• WORK INSTRUCTION: The records that follow are to be given again exactly, with their pictures omitted.

[Document layout detection data]
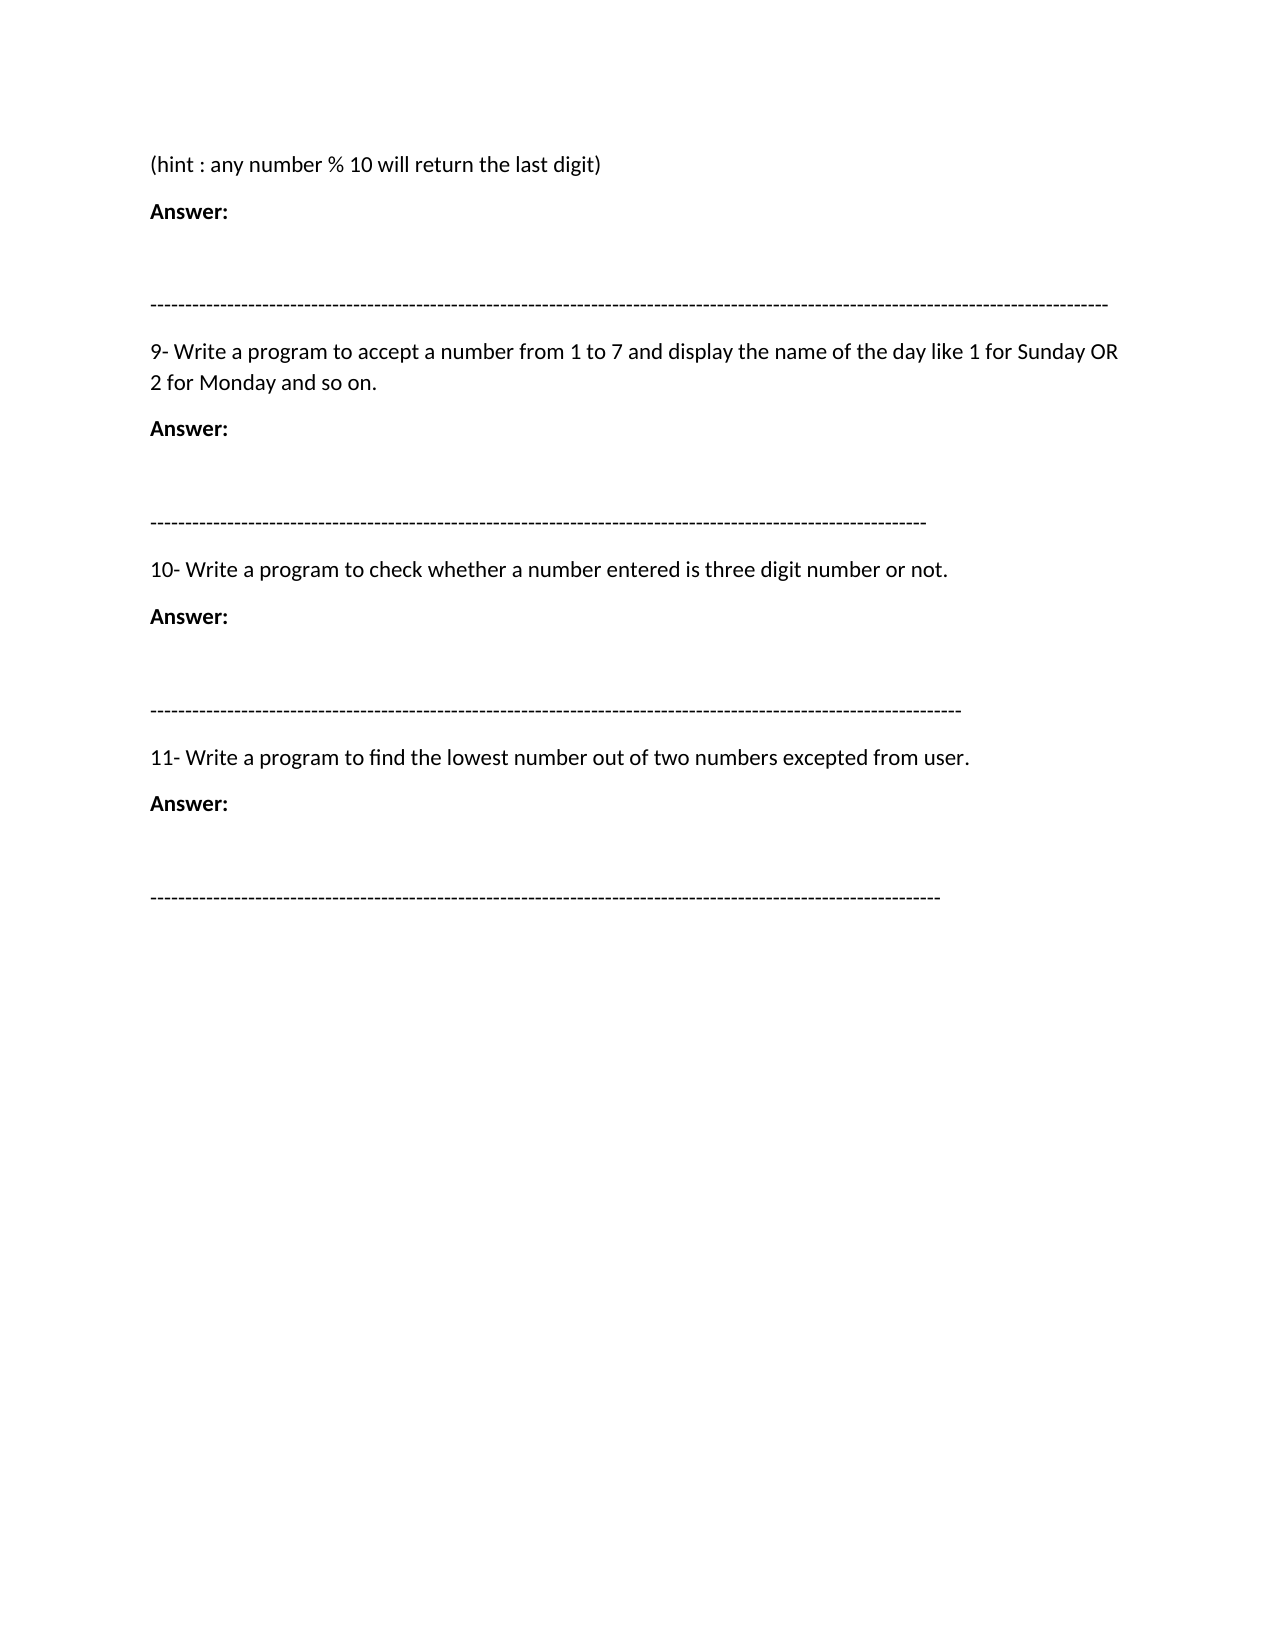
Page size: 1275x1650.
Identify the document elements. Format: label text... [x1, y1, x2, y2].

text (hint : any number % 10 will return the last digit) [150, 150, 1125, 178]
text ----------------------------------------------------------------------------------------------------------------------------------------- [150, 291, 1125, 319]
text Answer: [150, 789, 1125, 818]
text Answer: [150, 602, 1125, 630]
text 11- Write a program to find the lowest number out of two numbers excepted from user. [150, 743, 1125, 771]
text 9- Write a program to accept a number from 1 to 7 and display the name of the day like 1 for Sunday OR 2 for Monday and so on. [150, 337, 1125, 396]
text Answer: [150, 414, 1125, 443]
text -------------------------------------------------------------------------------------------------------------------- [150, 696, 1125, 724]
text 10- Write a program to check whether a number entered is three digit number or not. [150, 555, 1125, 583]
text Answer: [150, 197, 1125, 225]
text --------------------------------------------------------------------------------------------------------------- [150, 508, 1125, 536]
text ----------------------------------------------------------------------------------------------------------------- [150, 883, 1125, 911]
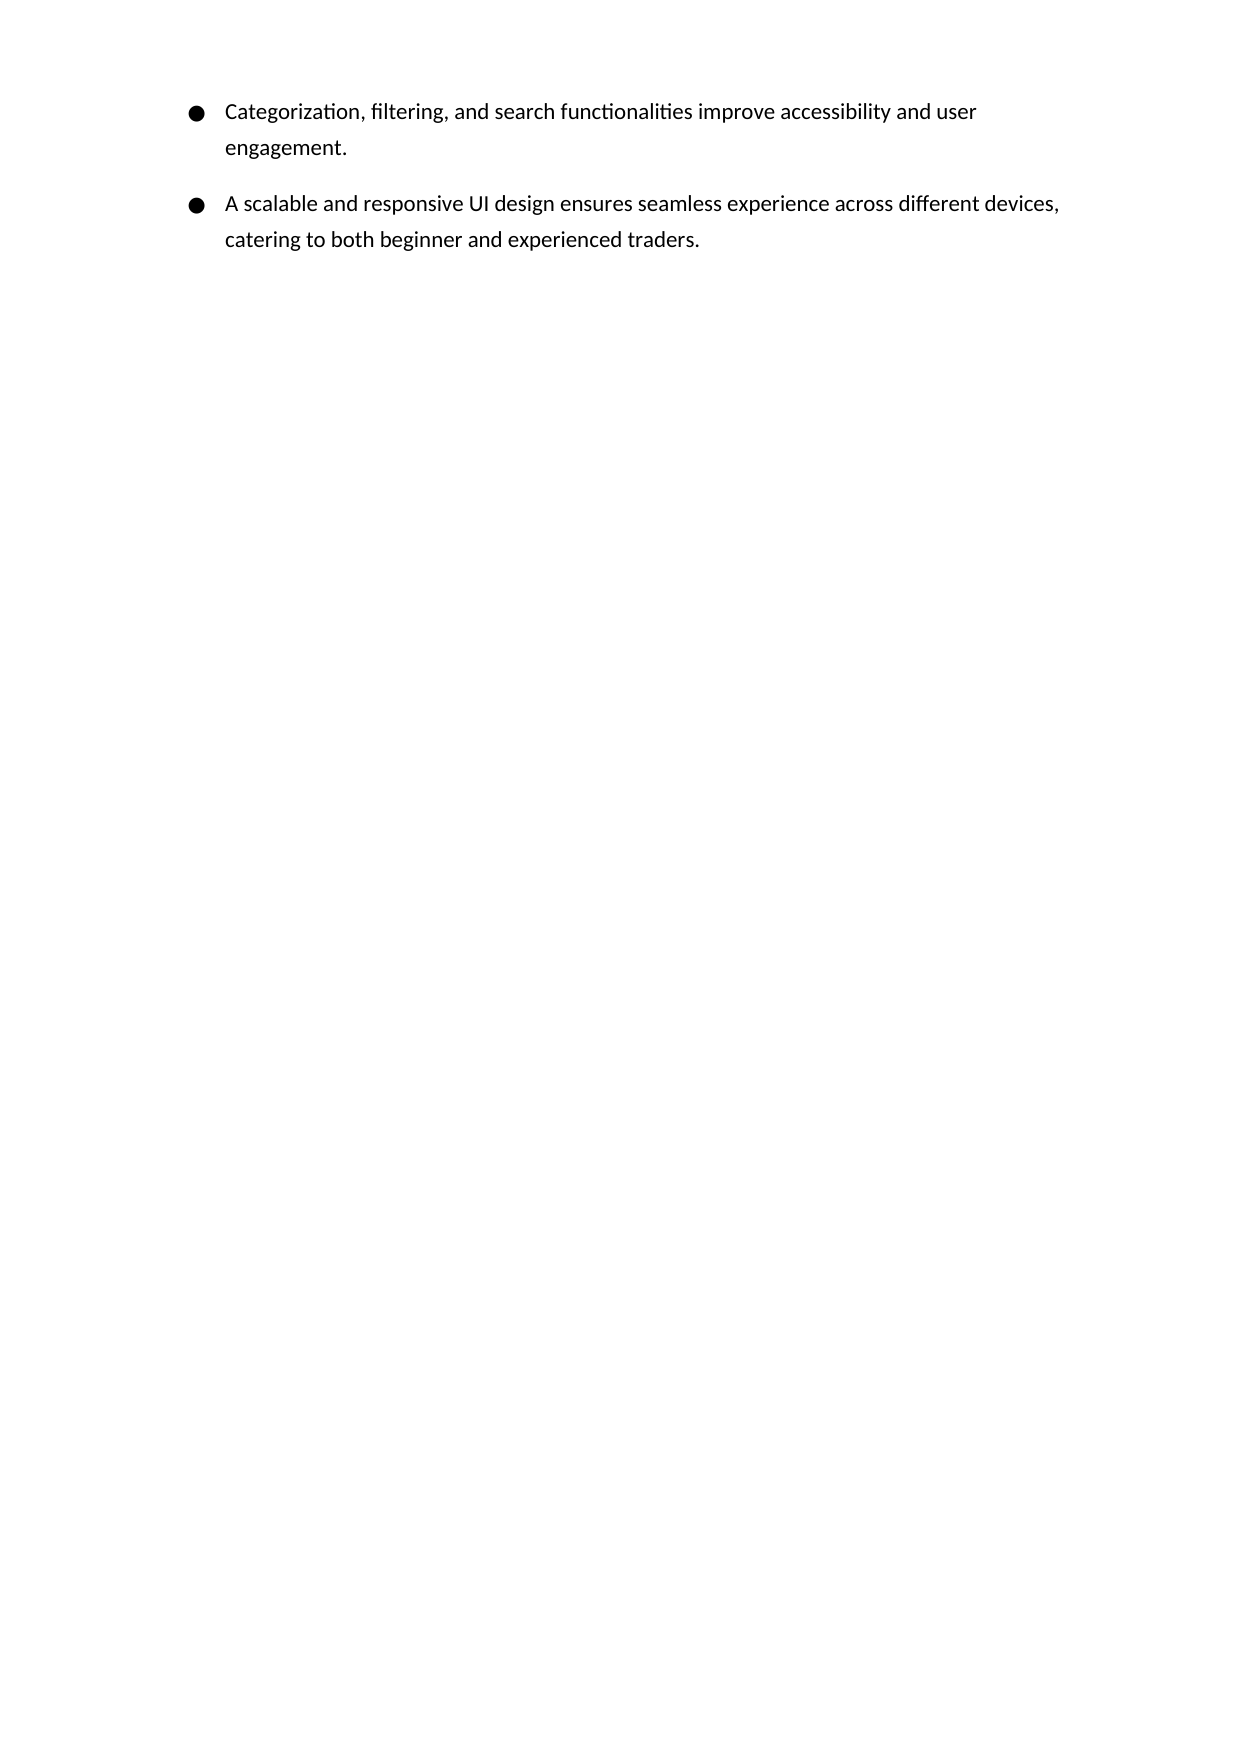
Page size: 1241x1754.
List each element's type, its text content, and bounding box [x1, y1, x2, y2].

• SOLUTION TO THIS PROBLEM:
Page size: 1275x1650.
Identify the document elements. Format: label text... [x1, y1, x2, y2].

text (hint : any number % 10 will return the last digit) [150, 150, 1125, 178]
text ----------------------------------------------------------------------------------------------------------------------------------------- [150, 291, 1125, 319]
text Answer: [150, 789, 1125, 818]
text Answer: [150, 602, 1125, 630]
text 11- Write a program to find the lowest number out of two numbers excepted from user. [150, 743, 1125, 771]
text 9- Write a program to accept a number from 1 to 7 and display the name of the day like 1 for Sunday OR 2 for Monday and so on. [150, 337, 1125, 396]
text Answer: [150, 414, 1125, 443]
text -------------------------------------------------------------------------------------------------------------------- [150, 696, 1125, 724]
text 10- Write a program to check whether a number entered is three digit number or not. [150, 555, 1125, 583]
text Answer: [150, 197, 1125, 225]
text --------------------------------------------------------------------------------------------------------------- [150, 508, 1125, 536]
text ----------------------------------------------------------------------------------------------------------------- [150, 883, 1125, 911]
Page size: 1241x1754.
List each element's type, its text content, and bounding box [x1, y1, x2, y2].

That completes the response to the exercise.